* _Plain-text engineering files_

══════

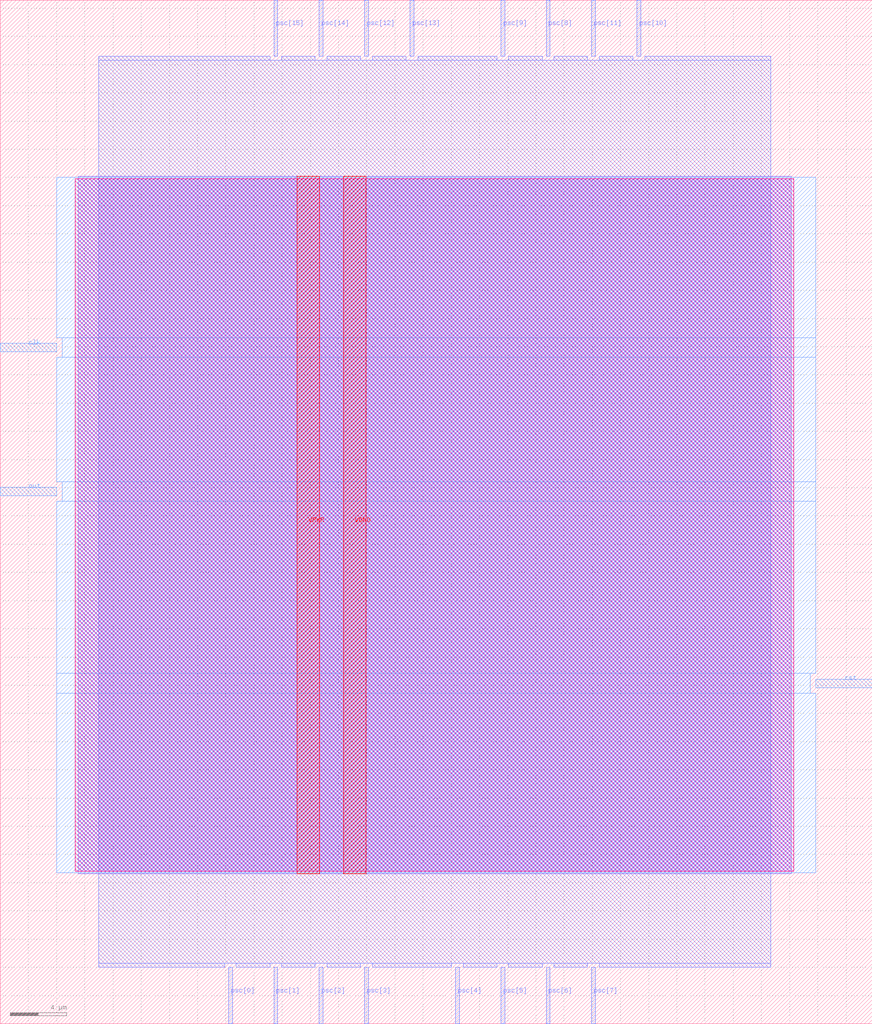
<source format=lef>
VERSION 5.7 ;
  NOWIREEXTENSIONATPIN ON ;
  DIVIDERCHAR "/" ;
  BUSBITCHARS "[]" ;
MACRO freq_psc
  CLASS BLOCK ;
  FOREIGN freq_psc ;
  ORIGIN 0.000 0.000 ;
  SIZE 61.860 BY 72.580 ;
  PIN VGND
    DIRECTION INOUT ;
    USE GROUND ;
    PORT
      LAYER met4 ;
        RECT 24.340 10.640 25.940 60.080 ;
    END
  END VGND
  PIN VPWR
    DIRECTION INOUT ;
    USE POWER ;
    PORT
      LAYER met4 ;
        RECT 21.040 10.640 22.640 60.080 ;
    END
  END VPWR
  PIN clk
    DIRECTION INPUT ;
    USE SIGNAL ;
    ANTENNAGATEAREA 0.852000 ;
    PORT
      LAYER met3 ;
        RECT 0.000 47.640 4.000 48.240 ;
    END
  END clk
  PIN out
    DIRECTION OUTPUT ;
    USE SIGNAL ;
    ANTENNADIFFAREA 0.445500 ;
    PORT
      LAYER met3 ;
        RECT 0.000 37.440 4.000 38.040 ;
    END
  END out
  PIN psc[0]
    DIRECTION INPUT ;
    USE SIGNAL ;
    ANTENNAGATEAREA 0.196500 ;
    PORT
      LAYER met2 ;
        RECT 16.190 0.000 16.470 4.000 ;
    END
  END psc[0]
  PIN psc[10]
    DIRECTION INPUT ;
    USE SIGNAL ;
    ANTENNAGATEAREA 0.196500 ;
    PORT
      LAYER met2 ;
        RECT 45.170 68.580 45.450 72.580 ;
    END
  END psc[10]
  PIN psc[11]
    DIRECTION INPUT ;
    USE SIGNAL ;
    ANTENNAGATEAREA 0.196500 ;
    PORT
      LAYER met2 ;
        RECT 41.950 68.580 42.230 72.580 ;
    END
  END psc[11]
  PIN psc[12]
    DIRECTION INPUT ;
    USE SIGNAL ;
    ANTENNAGATEAREA 0.196500 ;
    PORT
      LAYER met2 ;
        RECT 25.850 68.580 26.130 72.580 ;
    END
  END psc[12]
  PIN psc[13]
    DIRECTION INPUT ;
    USE SIGNAL ;
    ANTENNAGATEAREA 0.196500 ;
    PORT
      LAYER met2 ;
        RECT 29.070 68.580 29.350 72.580 ;
    END
  END psc[13]
  PIN psc[14]
    DIRECTION INPUT ;
    USE SIGNAL ;
    ANTENNAGATEAREA 0.196500 ;
    PORT
      LAYER met2 ;
        RECT 22.630 68.580 22.910 72.580 ;
    END
  END psc[14]
  PIN psc[15]
    DIRECTION INPUT ;
    USE SIGNAL ;
    ANTENNAGATEAREA 0.196500 ;
    PORT
      LAYER met2 ;
        RECT 19.410 68.580 19.690 72.580 ;
    END
  END psc[15]
  PIN psc[1]
    DIRECTION INPUT ;
    USE SIGNAL ;
    ANTENNAGATEAREA 0.196500 ;
    PORT
      LAYER met2 ;
        RECT 19.410 0.000 19.690 4.000 ;
    END
  END psc[1]
  PIN psc[2]
    DIRECTION INPUT ;
    USE SIGNAL ;
    ANTENNAGATEAREA 0.196500 ;
    PORT
      LAYER met2 ;
        RECT 22.630 0.000 22.910 4.000 ;
    END
  END psc[2]
  PIN psc[3]
    DIRECTION INPUT ;
    USE SIGNAL ;
    ANTENNAGATEAREA 0.196500 ;
    PORT
      LAYER met2 ;
        RECT 25.850 0.000 26.130 4.000 ;
    END
  END psc[3]
  PIN psc[4]
    DIRECTION INPUT ;
    USE SIGNAL ;
    ANTENNAGATEAREA 0.196500 ;
    PORT
      LAYER met2 ;
        RECT 32.290 0.000 32.570 4.000 ;
    END
  END psc[4]
  PIN psc[5]
    DIRECTION INPUT ;
    USE SIGNAL ;
    ANTENNAGATEAREA 0.196500 ;
    PORT
      LAYER met2 ;
        RECT 35.510 0.000 35.790 4.000 ;
    END
  END psc[5]
  PIN psc[6]
    DIRECTION INPUT ;
    USE SIGNAL ;
    ANTENNAGATEAREA 0.196500 ;
    PORT
      LAYER met2 ;
        RECT 38.730 0.000 39.010 4.000 ;
    END
  END psc[6]
  PIN psc[7]
    DIRECTION INPUT ;
    USE SIGNAL ;
    ANTENNAGATEAREA 0.196500 ;
    PORT
      LAYER met2 ;
        RECT 41.950 0.000 42.230 4.000 ;
    END
  END psc[7]
  PIN psc[8]
    DIRECTION INPUT ;
    USE SIGNAL ;
    ANTENNAGATEAREA 0.196500 ;
    PORT
      LAYER met2 ;
        RECT 38.730 68.580 39.010 72.580 ;
    END
  END psc[8]
  PIN psc[9]
    DIRECTION INPUT ;
    USE SIGNAL ;
    ANTENNAGATEAREA 0.196500 ;
    PORT
      LAYER met2 ;
        RECT 35.510 68.580 35.790 72.580 ;
    END
  END psc[9]
  PIN rst
    DIRECTION INPUT ;
    USE SIGNAL ;
    ANTENNAGATEAREA 0.196500 ;
    PORT
      LAYER met3 ;
        RECT 57.860 23.840 61.860 24.440 ;
    END
  END rst
  OBS
      LAYER nwell ;
        RECT 5.330 10.795 56.310 59.925 ;
      LAYER li1 ;
        RECT 5.520 10.795 56.120 59.925 ;
      LAYER met1 ;
        RECT 5.520 10.640 56.120 60.080 ;
      LAYER met2 ;
        RECT 7.000 68.300 19.130 68.580 ;
        RECT 19.970 68.300 22.350 68.580 ;
        RECT 23.190 68.300 25.570 68.580 ;
        RECT 26.410 68.300 28.790 68.580 ;
        RECT 29.630 68.300 35.230 68.580 ;
        RECT 36.070 68.300 38.450 68.580 ;
        RECT 39.290 68.300 41.670 68.580 ;
        RECT 42.510 68.300 44.890 68.580 ;
        RECT 45.730 68.300 54.650 68.580 ;
        RECT 7.000 4.280 54.650 68.300 ;
        RECT 7.000 4.000 15.910 4.280 ;
        RECT 16.750 4.000 19.130 4.280 ;
        RECT 19.970 4.000 22.350 4.280 ;
        RECT 23.190 4.000 25.570 4.280 ;
        RECT 26.410 4.000 32.010 4.280 ;
        RECT 32.850 4.000 35.230 4.280 ;
        RECT 36.070 4.000 38.450 4.280 ;
        RECT 39.290 4.000 41.670 4.280 ;
        RECT 42.510 4.000 54.650 4.280 ;
      LAYER met3 ;
        RECT 4.000 48.640 57.860 60.005 ;
        RECT 4.400 47.240 57.860 48.640 ;
        RECT 4.000 38.440 57.860 47.240 ;
        RECT 4.400 37.040 57.860 38.440 ;
        RECT 4.000 24.840 57.860 37.040 ;
        RECT 4.000 23.440 57.460 24.840 ;
        RECT 4.000 10.715 57.860 23.440 ;
  END
END freq_psc
END LIBRARY


</source>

══════

Every record above, copied exactly and without a single picture, makes up the answer.

* _Task solution_
<source format=lef>
VERSION 5.7 ;
  NOWIREEXTENSIONATPIN ON ;
  DIVIDERCHAR "/" ;
  BUSBITCHARS "[]" ;
MACRO freq_psc
  CLASS BLOCK ;
  FOREIGN freq_psc ;
  ORIGIN 0.000 0.000 ;
  SIZE 61.860 BY 72.580 ;
  PIN VGND
    DIRECTION INOUT ;
    USE GROUND ;
    PORT
      LAYER met4 ;
        RECT 24.340 10.640 25.940 60.080 ;
    END
  END VGND
  PIN VPWR
    DIRECTION INOUT ;
    USE POWER ;
    PORT
      LAYER met4 ;
        RECT 21.040 10.640 22.640 60.080 ;
    END
  END VPWR
  PIN clk
    DIRECTION INPUT ;
    USE SIGNAL ;
    ANTENNAGATEAREA 0.852000 ;
    PORT
      LAYER met3 ;
        RECT 0.000 47.640 4.000 48.240 ;
    END
  END clk
  PIN out
    DIRECTION OUTPUT ;
    USE SIGNAL ;
    ANTENNADIFFAREA 0.445500 ;
    PORT
      LAYER met3 ;
        RECT 0.000 37.440 4.000 38.040 ;
    END
  END out
  PIN psc[0]
    DIRECTION INPUT ;
    USE SIGNAL ;
    ANTENNAGATEAREA 0.196500 ;
    PORT
      LAYER met2 ;
        RECT 16.190 0.000 16.470 4.000 ;
    END
  END psc[0]
  PIN psc[10]
    DIRECTION INPUT ;
    USE SIGNAL ;
    ANTENNAGATEAREA 0.196500 ;
    PORT
      LAYER met2 ;
        RECT 45.170 68.580 45.450 72.580 ;
    END
  END psc[10]
  PIN psc[11]
    DIRECTION INPUT ;
    USE SIGNAL ;
    ANTENNAGATEAREA 0.196500 ;
    PORT
      LAYER met2 ;
        RECT 41.950 68.580 42.230 72.580 ;
    END
  END psc[11]
  PIN psc[12]
    DIRECTION INPUT ;
    USE SIGNAL ;
    ANTENNAGATEAREA 0.196500 ;
    PORT
      LAYER met2 ;
        RECT 25.850 68.580 26.130 72.580 ;
    END
  END psc[12]
  PIN psc[13]
    DIRECTION INPUT ;
    USE SIGNAL ;
    ANTENNAGATEAREA 0.196500 ;
    PORT
      LAYER met2 ;
        RECT 29.070 68.580 29.350 72.580 ;
    END
  END psc[13]
  PIN psc[14]
    DIRECTION INPUT ;
    USE SIGNAL ;
    ANTENNAGATEAREA 0.196500 ;
    PORT
      LAYER met2 ;
        RECT 22.630 68.580 22.910 72.580 ;
    END
  END psc[14]
  PIN psc[15]
    DIRECTION INPUT ;
    USE SIGNAL ;
    ANTENNAGATEAREA 0.196500 ;
    PORT
      LAYER met2 ;
        RECT 19.410 68.580 19.690 72.580 ;
    END
  END psc[15]
  PIN psc[1]
    DIRECTION INPUT ;
    USE SIGNAL ;
    ANTENNAGATEAREA 0.196500 ;
    PORT
      LAYER met2 ;
        RECT 19.410 0.000 19.690 4.000 ;
    END
  END psc[1]
  PIN psc[2]
    DIRECTION INPUT ;
    USE SIGNAL ;
    ANTENNAGATEAREA 0.196500 ;
    PORT
      LAYER met2 ;
        RECT 22.630 0.000 22.910 4.000 ;
    END
  END psc[2]
  PIN psc[3]
    DIRECTION INPUT ;
    USE SIGNAL ;
    ANTENNAGATEAREA 0.196500 ;
    PORT
      LAYER met2 ;
        RECT 25.850 0.000 26.130 4.000 ;
    END
  END psc[3]
  PIN psc[4]
    DIRECTION INPUT ;
    USE SIGNAL ;
    ANTENNAGATEAREA 0.196500 ;
    PORT
      LAYER met2 ;
        RECT 32.290 0.000 32.570 4.000 ;
    END
  END psc[4]
  PIN psc[5]
    DIRECTION INPUT ;
    USE SIGNAL ;
    ANTENNAGATEAREA 0.196500 ;
    PORT
      LAYER met2 ;
        RECT 35.510 0.000 35.790 4.000 ;
    END
  END psc[5]
  PIN psc[6]
    DIRECTION INPUT ;
    USE SIGNAL ;
    ANTENNAGATEAREA 0.196500 ;
    PORT
      LAYER met2 ;
        RECT 38.730 0.000 39.010 4.000 ;
    END
  END psc[6]
  PIN psc[7]
    DIRECTION INPUT ;
    USE SIGNAL ;
    ANTENNAGATEAREA 0.196500 ;
    PORT
      LAYER met2 ;
        RECT 41.950 0.000 42.230 4.000 ;
    END
  END psc[7]
  PIN psc[8]
    DIRECTION INPUT ;
    USE SIGNAL ;
    ANTENNAGATEAREA 0.196500 ;
    PORT
      LAYER met2 ;
        RECT 38.730 68.580 39.010 72.580 ;
    END
  END psc[8]
  PIN psc[9]
    DIRECTION INPUT ;
    USE SIGNAL ;
    ANTENNAGATEAREA 0.196500 ;
    PORT
      LAYER met2 ;
        RECT 35.510 68.580 35.790 72.580 ;
    END
  END psc[9]
  PIN rst
    DIRECTION INPUT ;
    USE SIGNAL ;
    ANTENNAGATEAREA 0.196500 ;
    PORT
      LAYER met3 ;
        RECT 57.860 23.840 61.860 24.440 ;
    END
  END rst
  OBS
      LAYER nwell ;
        RECT 5.330 10.795 56.310 59.925 ;
      LAYER li1 ;
        RECT 5.520 10.795 56.120 59.925 ;
      LAYER met1 ;
        RECT 5.520 10.640 56.120 60.080 ;
      LAYER met2 ;
        RECT 7.000 68.300 19.130 68.580 ;
        RECT 19.970 68.300 22.350 68.580 ;
        RECT 23.190 68.300 25.570 68.580 ;
        RECT 26.410 68.300 28.790 68.580 ;
        RECT 29.630 68.300 35.230 68.580 ;
        RECT 36.070 68.300 38.450 68.580 ;
        RECT 39.290 68.300 41.670 68.580 ;
        RECT 42.510 68.300 44.890 68.580 ;
        RECT 45.730 68.300 54.650 68.580 ;
        RECT 7.000 4.280 54.650 68.300 ;
        RECT 7.000 4.000 15.910 4.280 ;
        RECT 16.750 4.000 19.130 4.280 ;
        RECT 19.970 4.000 22.350 4.280 ;
        RECT 23.190 4.000 25.570 4.280 ;
        RECT 26.410 4.000 32.010 4.280 ;
        RECT 32.850 4.000 35.230 4.280 ;
        RECT 36.070 4.000 38.450 4.280 ;
        RECT 39.290 4.000 41.670 4.280 ;
        RECT 42.510 4.000 54.650 4.280 ;
      LAYER met3 ;
        RECT 4.000 48.640 57.860 60.005 ;
        RECT 4.400 47.240 57.860 48.640 ;
        RECT 4.000 38.440 57.860 47.240 ;
        RECT 4.400 37.040 57.860 38.440 ;
        RECT 4.000 24.840 57.860 37.040 ;
        RECT 4.000 23.440 57.460 24.840 ;
        RECT 4.000 10.715 57.860 23.440 ;
  END
END freq_psc
END LIBRARY


</source>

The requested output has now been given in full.